13.2 If the Customer cancels delivery of Goods the Customer shall be liable for any and all loss incurred (whether direct or indirect) by Grip Services as a direct result of the cancellation (including, but not limited to, any loss of profits).
13.3 Cancellation of orders for Goods made to the Customer’s specifications, or for items not contained on the stock list, will not be accepted once production has commenced, or an order has been placed.

14. Privacy Policy
14.1 A copy of Grip Services’ Privacy Policy can be found on www.gripservices.com.au or alternatively, a hard copy can be provided upon written request.

15. Unpaid Seller’s Rights
15.1 Where the Customer has left any item with Grip Services for repair, modification, exchange or for Grip Services to perform any other service in relation to the item and Grip Services has not received or been tendered the whole of any moneys owing to it by the Customer, Grip Services shall have, until all moneys owing to Grip Services are paid:
(a) a lien on the item; and
(b) the right to retain or sell the item, such sale to be undertaken in accordance with any legislation applicable to the sale or disposal of uncollected goods.
15.2 The lien of Grip Services shall continue despite the commencement of proceedings, or judgment for any moneys owing to Grip Services having been obtained against the Customer.

16. General
16.1 These terms and conditions and any contract to which they apply shall be governed by the laws of the state New South Wales and each party submits to the non-exclusive jurisdiction of the courts in the State of New South Wales.
16.2 Neither party shall be liable for any default due to any act of God, war, terrorism, strike, lock-out, industrial action, fire, flood, storm or other event beyond the reasonable control of either party.
16.3 The Customer warrants that it has the power to enter into this agreement and has obtained all necessary authorisations to allow it to do so, it is not insolvent and that this agreement creates binding and valid legal obligations on it.
16.4 The Customer agrees that Grip Services may amend these terms and conditions at any time.
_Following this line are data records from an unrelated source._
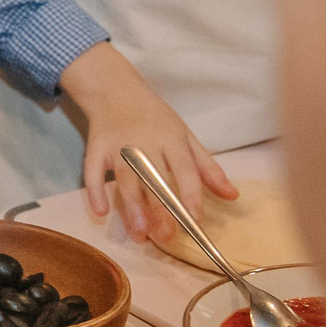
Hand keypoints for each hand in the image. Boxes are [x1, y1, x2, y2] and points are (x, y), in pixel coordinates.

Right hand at [59, 43, 234, 240]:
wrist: (116, 91)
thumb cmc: (156, 118)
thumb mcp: (186, 137)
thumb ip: (207, 168)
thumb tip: (232, 195)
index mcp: (172, 139)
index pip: (184, 169)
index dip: (191, 194)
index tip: (195, 219)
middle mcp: (145, 142)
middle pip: (154, 178)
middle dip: (159, 208)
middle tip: (165, 236)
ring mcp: (118, 145)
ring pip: (126, 179)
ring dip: (132, 207)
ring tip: (139, 233)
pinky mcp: (96, 147)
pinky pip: (93, 172)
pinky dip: (95, 192)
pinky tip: (100, 212)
If Grip Services makes a change to these terms and conditions, then that change will take effect from the date on which Grip Services notifies the Customer of such change. The Customer will be taken to have accepted such changes if the Customer makes a further request for Grip Services to provide Goods to the Customer.
16.5 The failure by Grip Services to enforce any provision of these terms and conditions shall not be treated as a waiver of that provision, nor shall it affect Grip Services’ right to subsequently enforce that provision. If any provision of these terms and conditions shall be invalid, void, illegal or unenforceable the validity, existence, legality and enforceability of the remaining provisions shall not be affected, prejudiced or impaired.
16.6 Subject to clause 11, Grip Services shall be under no liability whatsoever to the Customer for any indirect and/or consequential loss and/or expense (including loss of profit) suffered by the Customer arising out of a breach by Grip Services of these terms and conditions (alternatively Grip Services’ liability shall be limited to damages which under no circumstances shall exceed the Price of the Goods).
16.7 The Customer shall not be entitled to set off against, or deduct from the Price, any sums owed or claimed to be owed to the Customer by Grip Services nor to withhold payment of any invoice because part of that invoice is in dispute.
16.8 Grip Services may license or sub-contract all or any part of its rights and obligations without the Customer’s consent.
16.9 These terms and conditions shall prevail to the extent of any inconsistency with any other document or agreement between the Customer and Grip Services.